WORK INSTRUCTIONS
Show each line of the records in which the word "events" occurs.

INPUT DATA
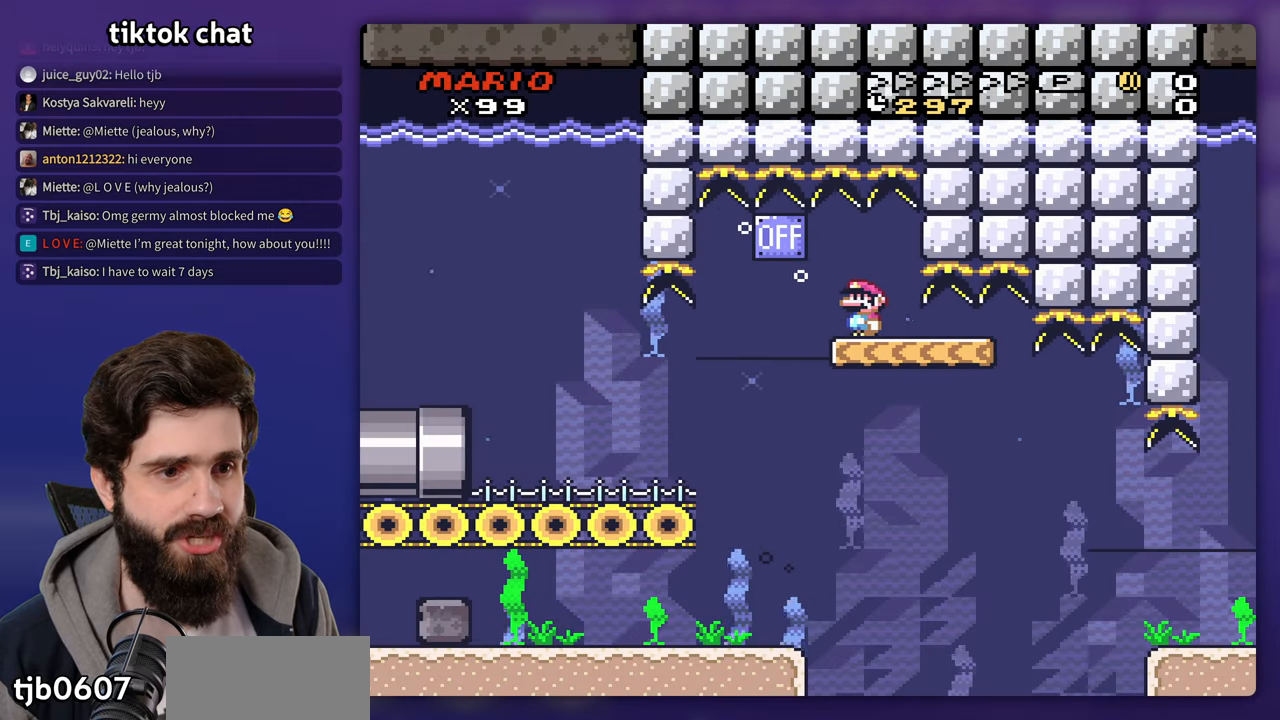
{"dt_ms": 500, "buttons": [], "events": []}
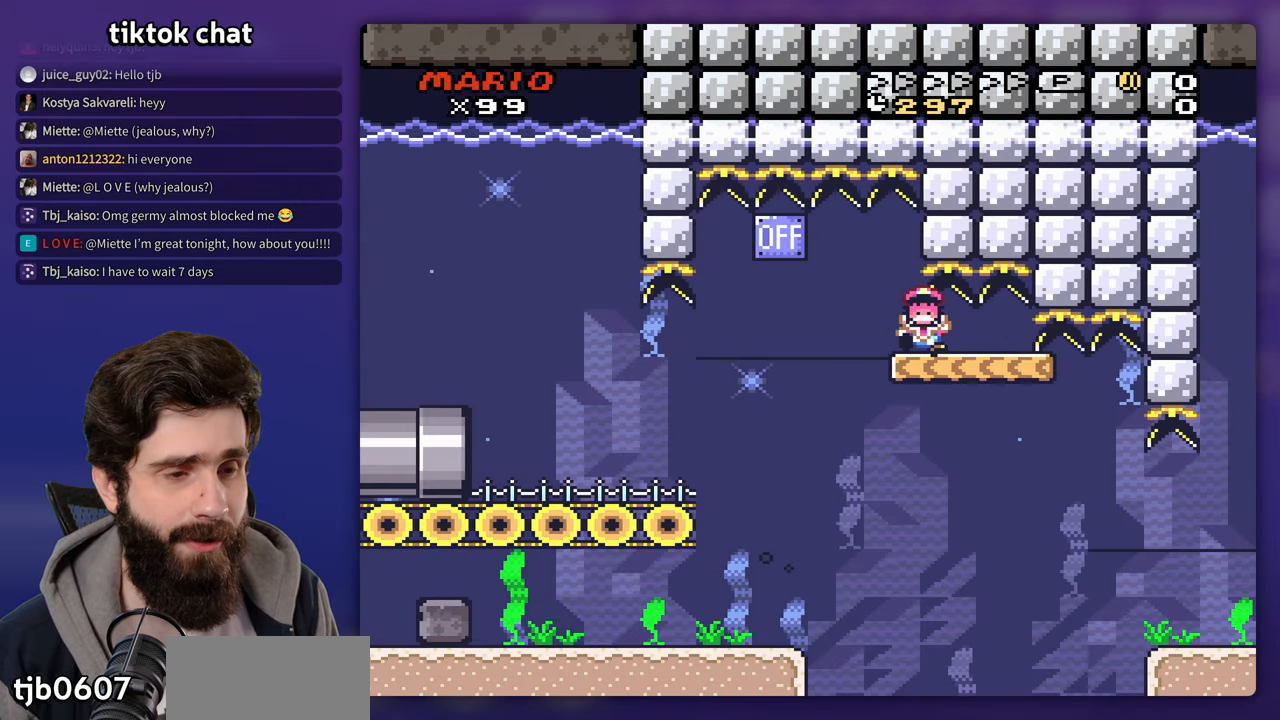
{"dt_ms": 500, "buttons": []}
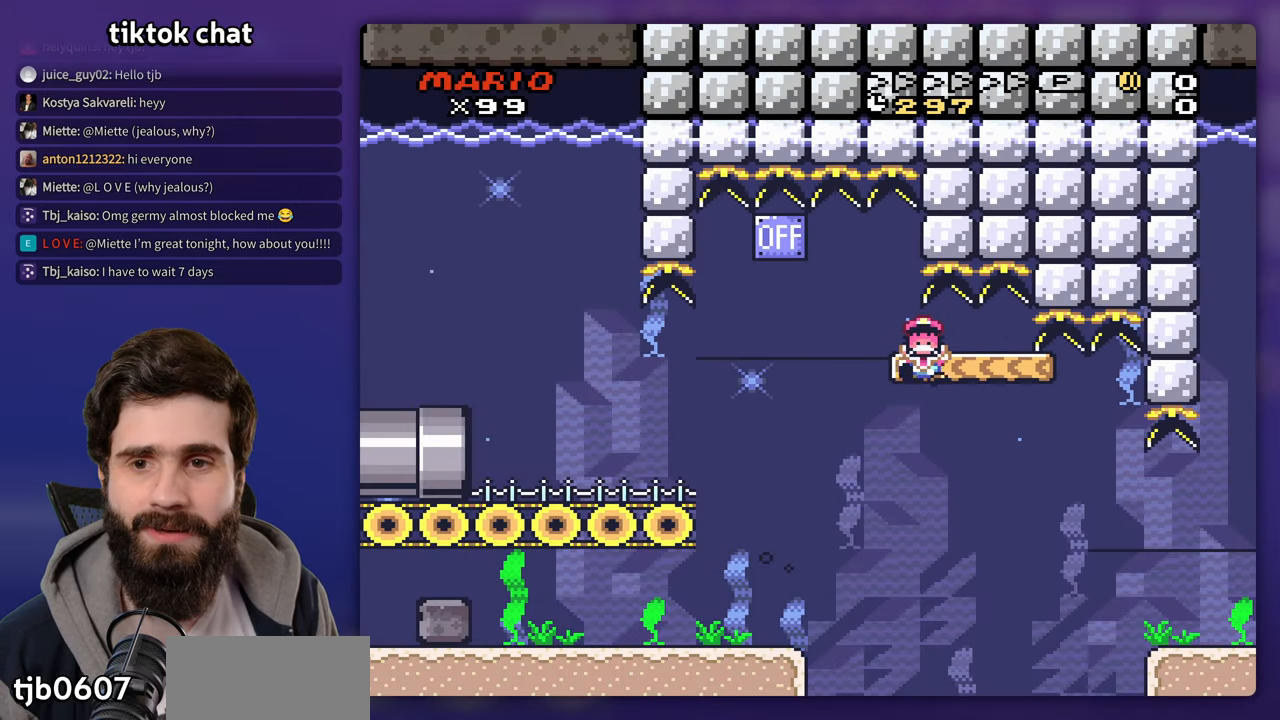
{"dt_ms": 500, "buttons": ["X"], "events": [[133, "X", "down"], [267, "X", "up"], [367, "B", "down"], [450, "B", "up"], [450, "X", "down"]]}
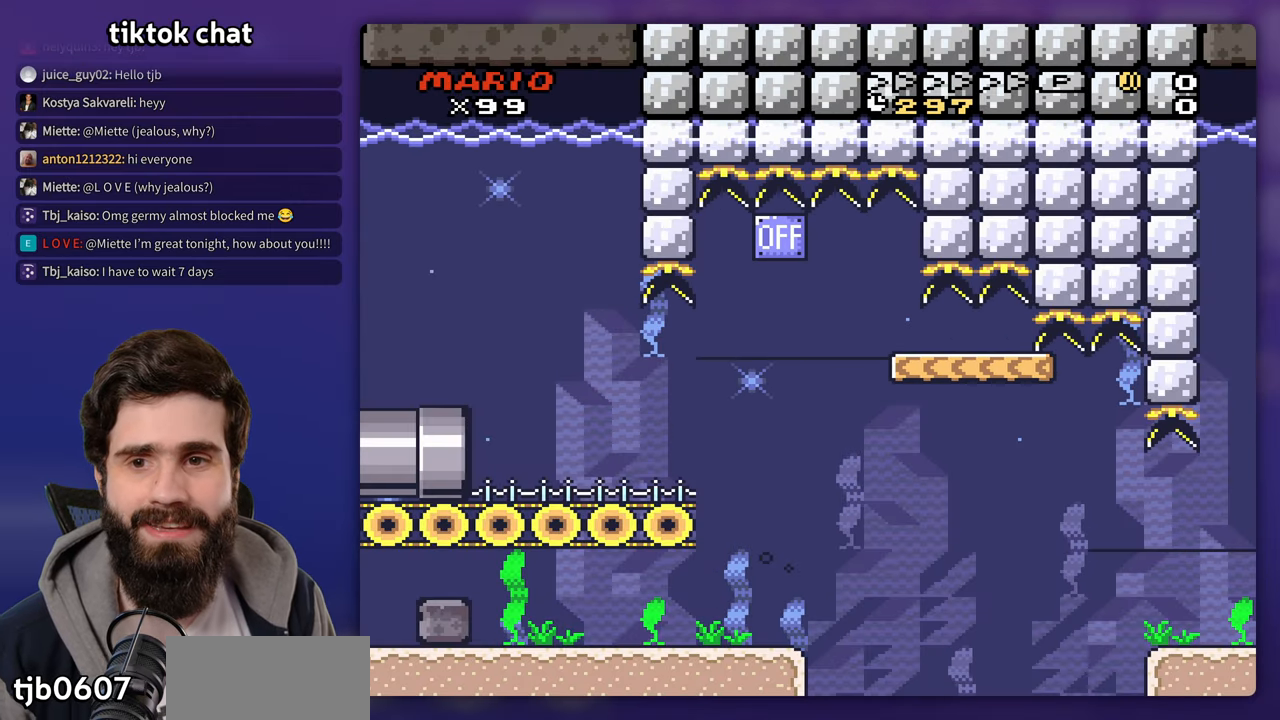
{"dt_ms": 1000, "buttons": ["A"]}
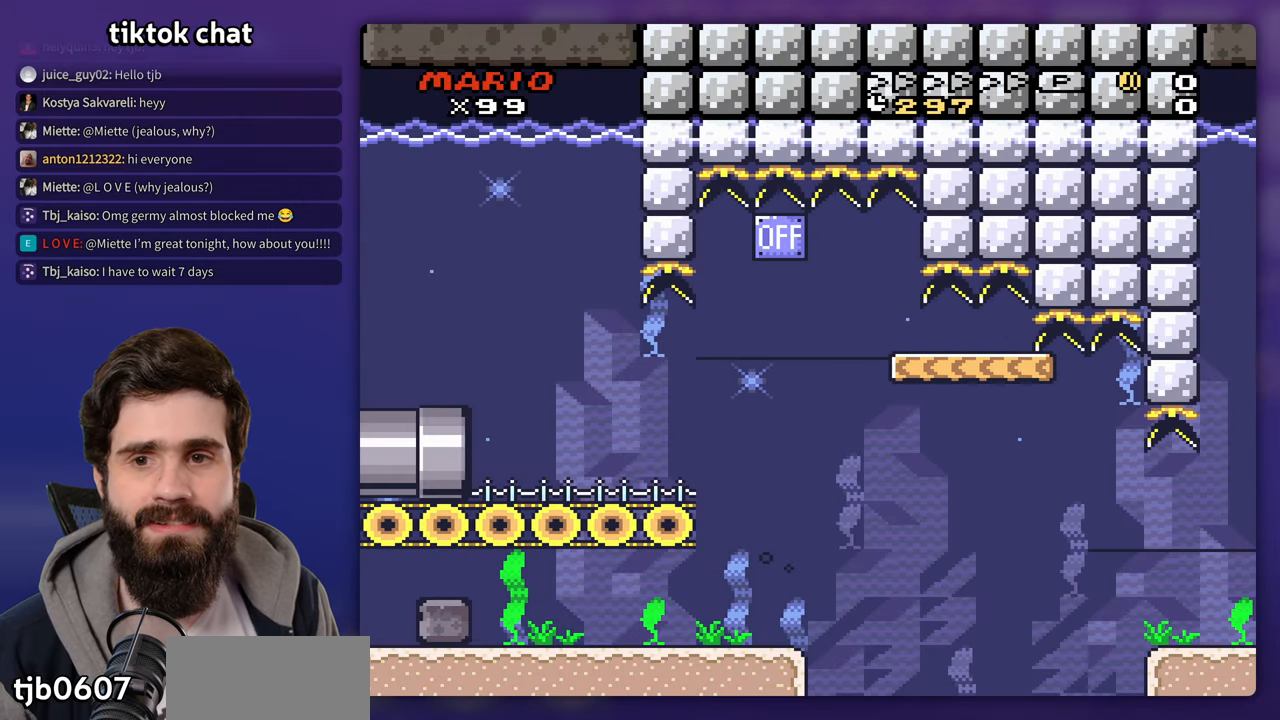
{"dt_ms": 500, "buttons": ["A"], "events": [[33, "A", "up"], [133, "B", "down"], [217, "A", "down"], [217, "B", "up"], [350, "A", "up"], [367, "B", "down"], [450, "A", "down"], [450, "B", "up"]]}
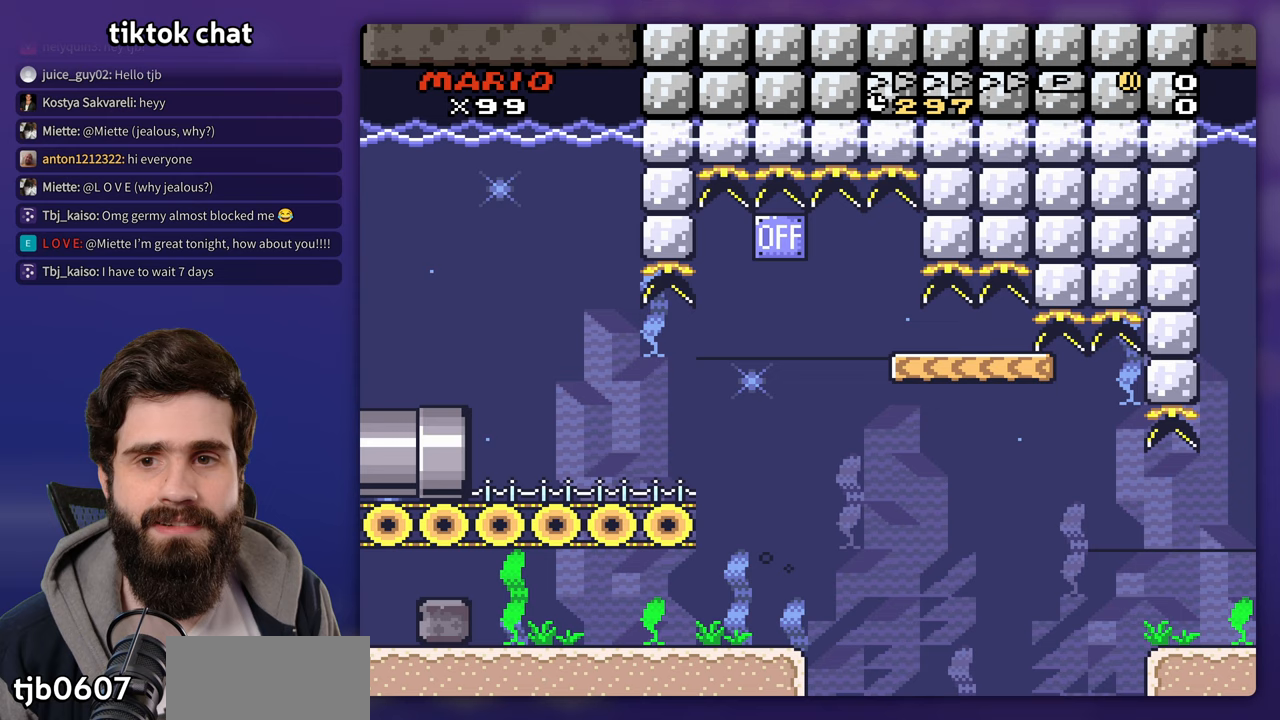
{"dt_ms": 500, "buttons": [], "events": [[50, "A", "up"], [100, "B", "down"], [183, "A", "down"], [183, "B", "up"], [250, "A", "up"], [367, "B", "down"], [433, "A", "down"], [433, "B", "up"], [500, "A", "up"]]}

EXPECTED OUTPUT
{"dt_ms": 500, "buttons": [], "events": []}
{"dt_ms": 500, "buttons": ["X"], "events": [[133, "X", "down"], [267, "X", "up"], [367, "B", "down"], [450, "B", "up"], [450, "X", "down"]]}
{"dt_ms": 500, "buttons": ["A"], "events": [[33, "A", "up"], [133, "B", "down"], [217, "A", "down"], [217, "B", "up"], [350, "A", "up"], [367, "B", "down"], [450, "A", "down"], [450, "B", "up"]]}
{"dt_ms": 500, "buttons": [], "events": [[50, "A", "up"], [100, "B", "down"], [183, "A", "down"], [183, "B", "up"], [250, "A", "up"], [367, "B", "down"], [433, "A", "down"], [433, "B", "up"], [500, "A", "up"]]}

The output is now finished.